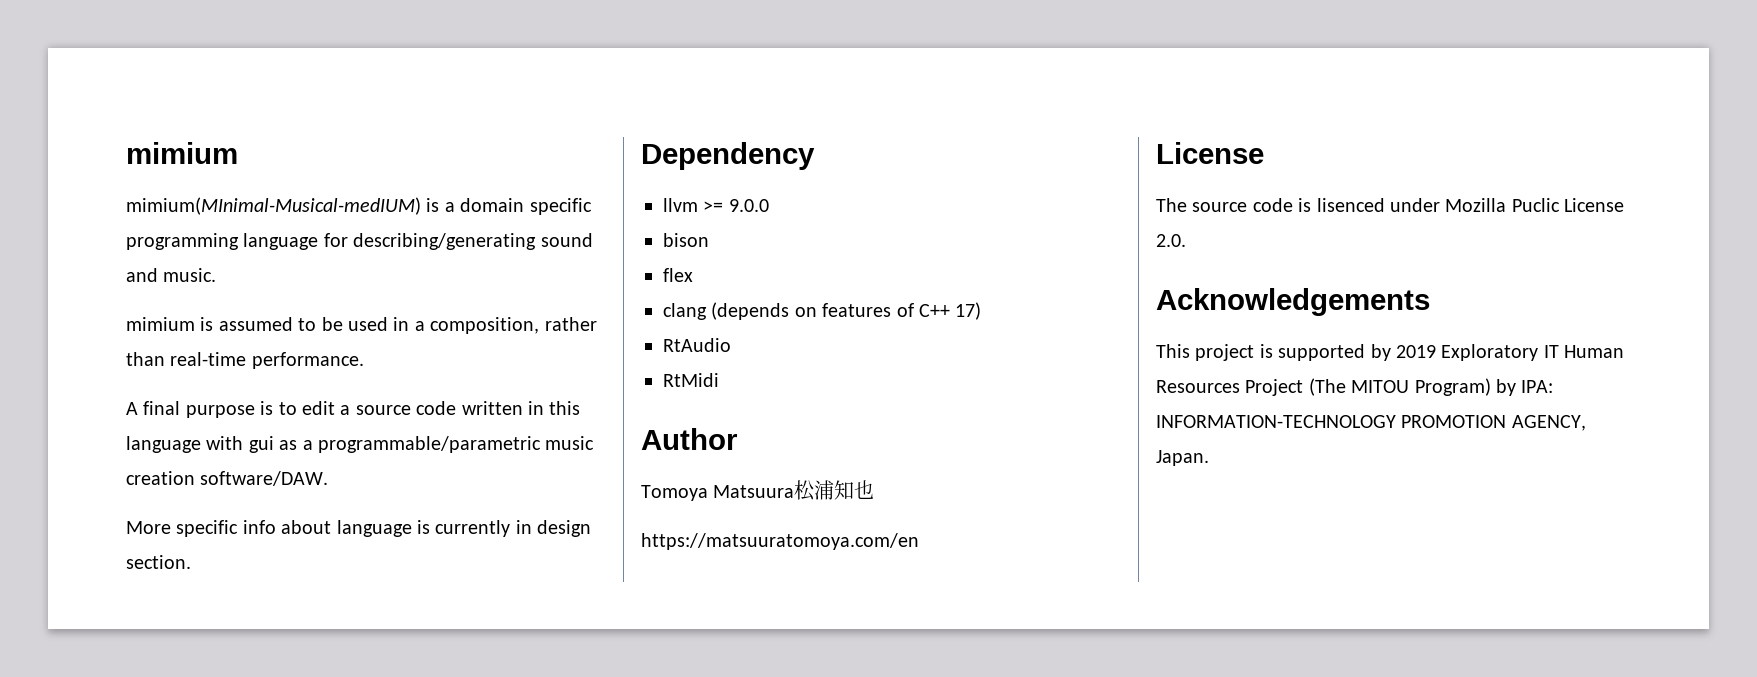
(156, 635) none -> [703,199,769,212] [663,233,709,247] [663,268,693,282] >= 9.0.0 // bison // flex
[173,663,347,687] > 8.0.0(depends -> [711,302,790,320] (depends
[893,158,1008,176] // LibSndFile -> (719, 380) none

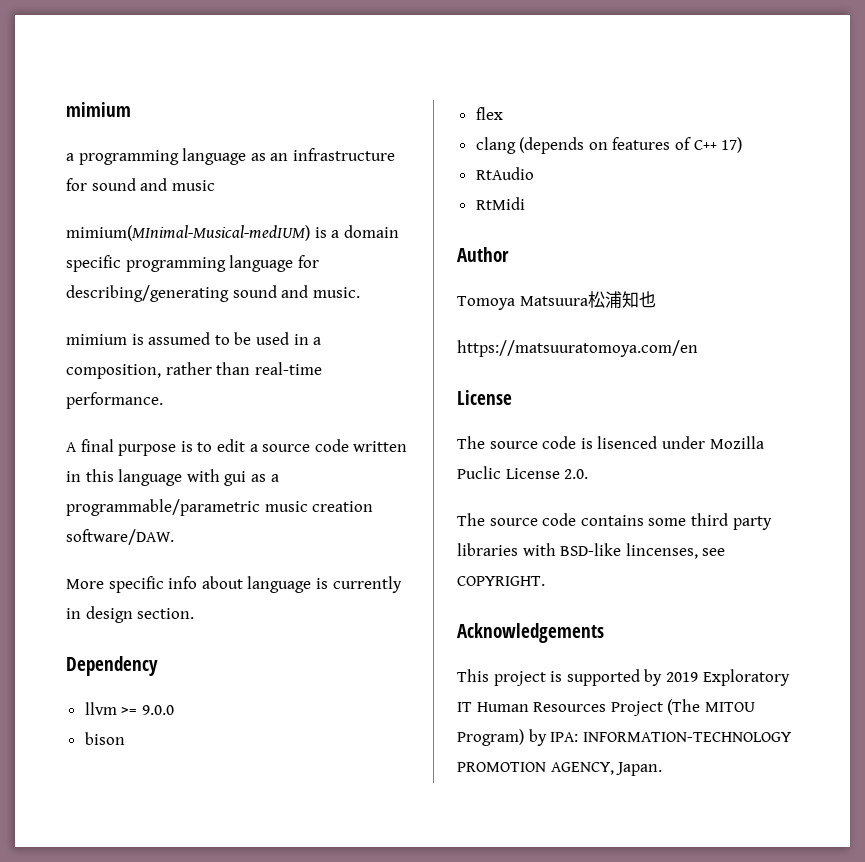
[126,142,238,164] mimium -> [66,102,131,117] [66,148,395,165] [66,178,215,191] mimium // a programming language as an infrastructure for sound and music
(1186, 240) none -> [457,513,772,530] [457,543,726,559] [457,576,545,586] // The source code contains some third party libraries with BSD-like lincenses, see COPYRIGHT.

### What you will do:
Leaving the pictures out, give again word for word each line from the one holding "[173,663,347,687] > 8.0.0(depends" through the end of the records.

### Result for this task:
[173,663,347,687] > 8.0.0(depends -> [711,302,790,320] (depends
[893,158,1008,176] // LibSndFile -> (719, 380) none

[126,142,238,164] mimium -> [66,102,131,117] [66,148,395,165] [66,178,215,191] mimium // a programming language as an infrastructure for sound and music
(1186, 240) none -> [457,513,772,530] [457,543,726,559] [457,576,545,586] // The source code contains some third party libraries with BSD-like lincenses, see COPYRIGHT.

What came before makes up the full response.